All of the entries below should be printed exactly; the pictures are to be left out.

(Collection entries)

Content starts

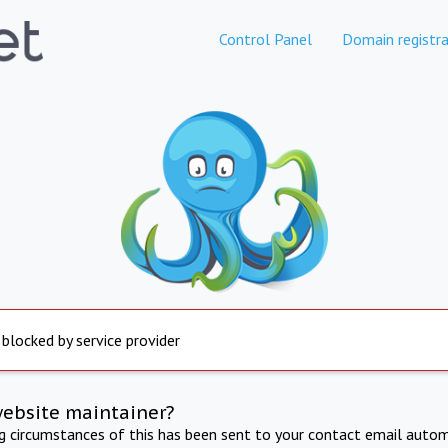
Control Panel
Domain registra
 blocked by service provider
website maintainer?
ng circumstances of this has been sent to your contact email autom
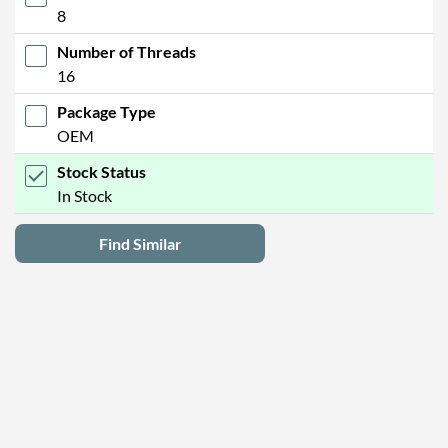
8
Number of Threads
16
Package Type
OEM
Stock Status
In Stock
Find Similar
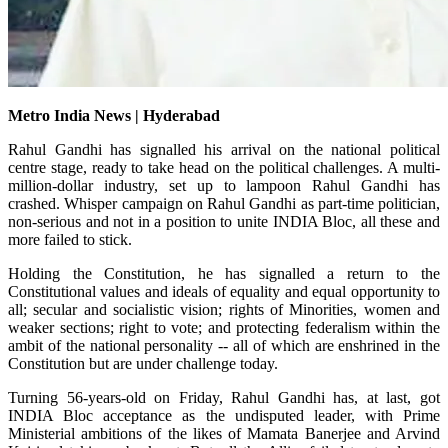
Metro India News | Hyderabad
Rahul Gandhi has signalled his arrival on the national political
centre stage, ready to take head on the political challenges. A multi-
million-dollar industry, set up to lampoon Rahul Gandhi has
crashed. Whisper campaign on Rahul Gandhi as part-time politician,
non-serious and not in a position to unite INDIA Bloc, all these and
more failed to stick.
Holding the Constitution, he has signalled a return to the
Constitutional values and ideals of equality and equal opportunity to
all; secular and socialistic vision; rights of Minorities, women and
weaker sections; right to vote; and protecting federalism within the
ambit of the national personality -- all of which are enshrined in the
Constitution but are under challenge today.
Turning 56-years-old on Friday, Rahul Gandhi has, at last, got
INDIA Bloc acceptance as the undisputed leader, with Prime
Ministerial ambitions of the likes of Mamata Banerjee and Arvind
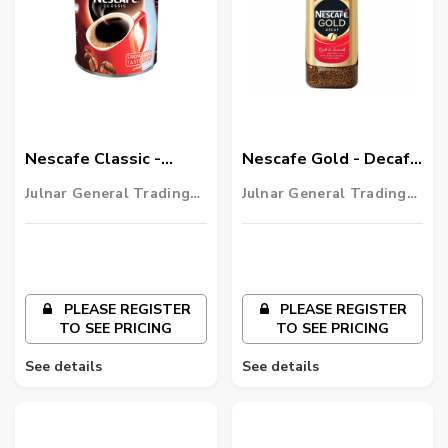
Nescafe Classic -
Nescafe Gold - Decaf -
Instant Coffee - 750g
Rich & Smooth - 100g
Julnar General Trading
Julnar General Trading
LLC
LLC
PLEASE REGISTER
PLEASE REGISTER
TO SEE PRICING
TO SEE PRICING
See details
See details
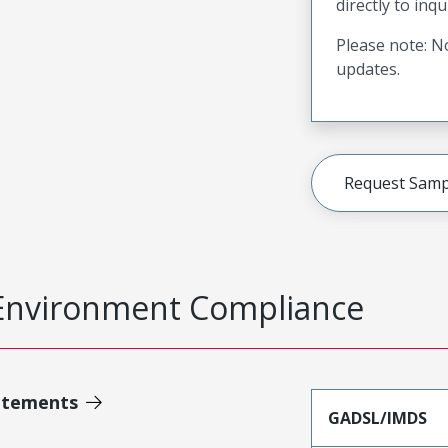
directly to inqu
Please note: No
updates.
Request Samp
Environment Compliance
atements
GADSL/IMDS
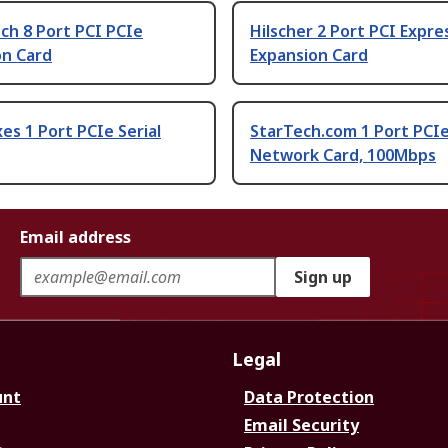
ch 8 Port PCI PCIe
Hilscher 2 Port PCI Expre
on Card
Expansion Card
es 1 Port PCIe Serial
StarTech.com 1 Port PCIe
Network Card, 100Mbps
Email address
Sign up
Legal
unt
Data Protection
Email Security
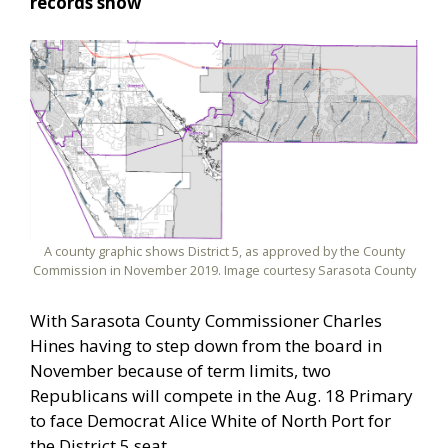
records show
A county graphic shows District 5, as approved by the County
Commission in November 2019. Image courtesy Sarasota County
With Sarasota County Commissioner Charles
Hines having to step down from the board in
November because of term limits, two
Republicans will compete in the Aug. 18 Primary
to face Democrat Alice White of North Port for
the District 5 seat.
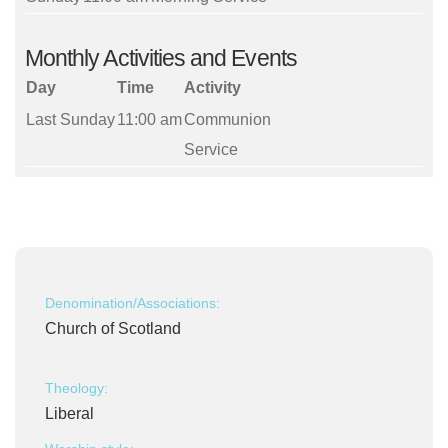
Monthly Activities and Events
Day
Time
Activity
Last Sunday
11:00 am
Communion
Service
Denomination/Associations:
Church of Scotland
Theology:
Liberal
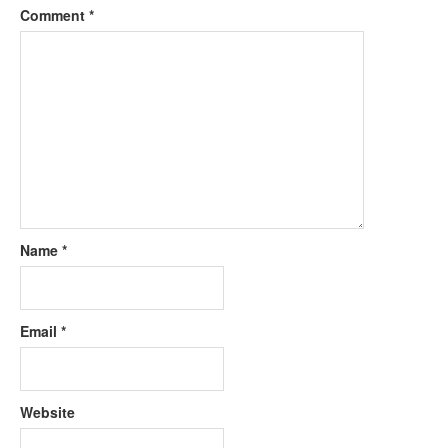
Comment
*
Name
*
Email
*
Website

Content ends

▶ **Exercise response**
Control Panel
Domain registra
 blocked by service provider
website maintainer?
ng circumstances of this has been sent to your contact email autom
8
Number of Threads
16
Package Type
OEM
Stock Status
In Stock
Find Similar
Metro India News | Hyderabad
Rahul Gandhi has signalled his arrival on the national political
centre stage, ready to take head on the political challenges. A multi-
million-dollar industry, set up to lampoon Rahul Gandhi has
crashed. Whisper campaign on Rahul Gandhi as part-time politician,
non-serious and not in a position to unite INDIA Bloc, all these and
more failed to stick.
Holding the Constitution, he has signalled a return to the
Constitutional values and ideals of equality and equal opportunity to
all; secular and socialistic vision; rights of Minorities, women and
weaker sections; right to vote; and protecting federalism within the
ambit of the national personality -- all of which are enshrined in the
Constitution but are under challenge today.
Turning 56-years-old on Friday, Rahul Gandhi has, at last, got
INDIA Bloc acceptance as the undisputed leader, with Prime
Ministerial ambitions of the likes of Mamata Banerjee and Arvind
Nescafe Classic -
Nescafe Gold - Decaf -
Instant Coffee - 750g
Rich & Smooth - 100g
Julnar General Trading
Julnar General Trading
LLC
LLC
PLEASE REGISTER
PLEASE REGISTER
TO SEE PRICING
TO SEE PRICING
See details
See details
directly to inqu
Please note: No
updates.
Request Samp
Environment Compliance
atements
GADSL/IMDS
ch 8 Port PCI PCIe
Hilscher 2 Port PCI Expre
on Card
Expansion Card
es 1 Port PCIe Serial
StarTech.com 1 Port PCIe
Network Card, 100Mbps
Email address
Sign up
Legal
unt
Data Protection
Email Security
records show
A county graphic shows District 5, as approved by the County
Commission in November 2019. Image courtesy Sarasota County
With Sarasota County Commissioner Charles
Hines having to step down from the board in
November because of term limits, two
Republicans will compete in the Aug. 18 Primary
to face Democrat Alice White of North Port for
the District 5 seat.
Monthly Activities and Events
Day
Time
Activity
Last Sunday
11:00 am
Communion
Service
Denomination/Associations:
Church of Scotland
Theology:
Liberal
Comment
*
Name
*
Email
*
Website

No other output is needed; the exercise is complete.